OpenAI updated its privacy policy in late April 2026 to allow the use of cookies to track free ChatGPT users and target them with ads for OpenAI products on third-party websites and apps — with those marketing settings switched on by default.
The company notified US users via email on April 30, stating: “We’ll now use cookies to promote OpenAI products and services on other websites.” Testing by WIRED confirmed that two free ChatGPT accounts had marketing settings enabled by default, while one Plus account and one Enterprise account did not.

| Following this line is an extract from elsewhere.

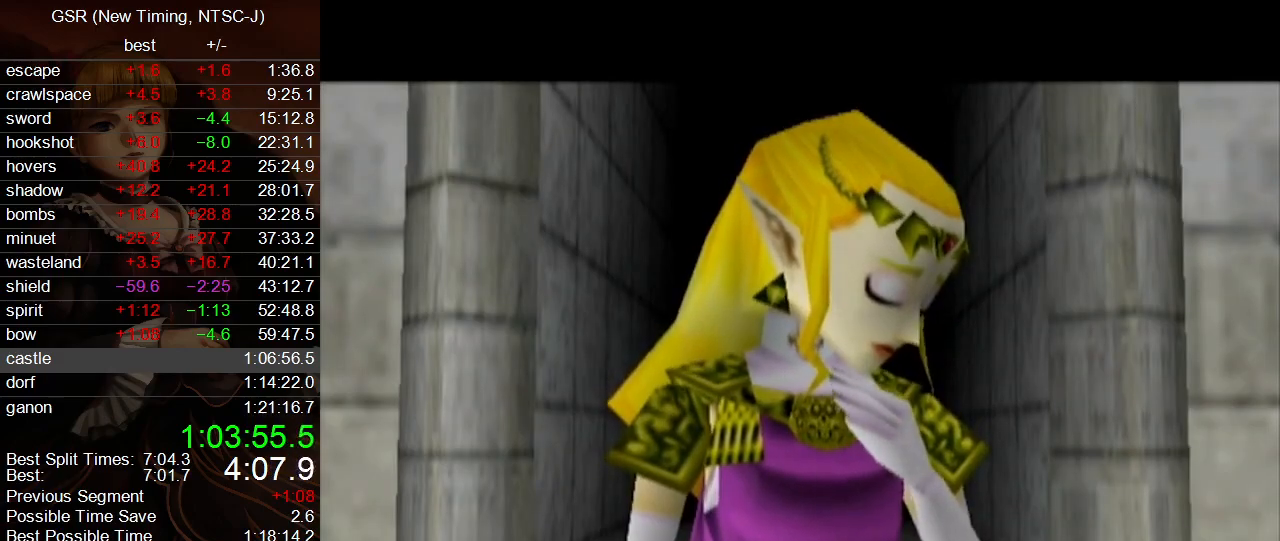
{"buttons": ["A"], "left_stick": "center", "right_stick": "center", "events": [[33, "A", "up"], [67, "A", "down"], [133, "B", "down"], [167, "B", "up"], [183, "A", "up"], [250, "A", "down"], [283, "B", "down"], [317, "B", "up"], [350, "A", "up"], [400, "A", "down"], [433, "B", "down"], [500, "B", "up"]]}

The updated policy expands the “Disclosure of Personal Data” section to include “marketing partners” alongside vendors and service providers. OpenAI says it may share limited identifiers — such as cookie IDs, device IDs, or email addresses — with advertising platforms to measure whether users take actions like signing up for a product after seeing an ad for it on a platform such as Instagram. Conversation data is not shared with these partners.
OpenAI spokesperson Taya Christianson said the policy update was a clarification of existing practice: “Like many companies, OpenAI works with select marketing partners to help people learn about our products on third-party websites and apps.” She added that users can opt out at any time through Settings > Data Controls > Marketing Privacy in the ChatGPT app.
The move comes as OpenAI works to convert free users into paying subscribers. The company began rolling out ads at the bottom of ChatGPT outputs in February 2026 for US users. Competitors including Google are also exploring advertising within generative AI tools.
WIRED also noted that a sentence assuring users their “sensitive Personal Data” would not be used to infer consumer characteristics was briefly missing from the updated policy. OpenAI said its removal was an error and restored similar language in a different paragraph.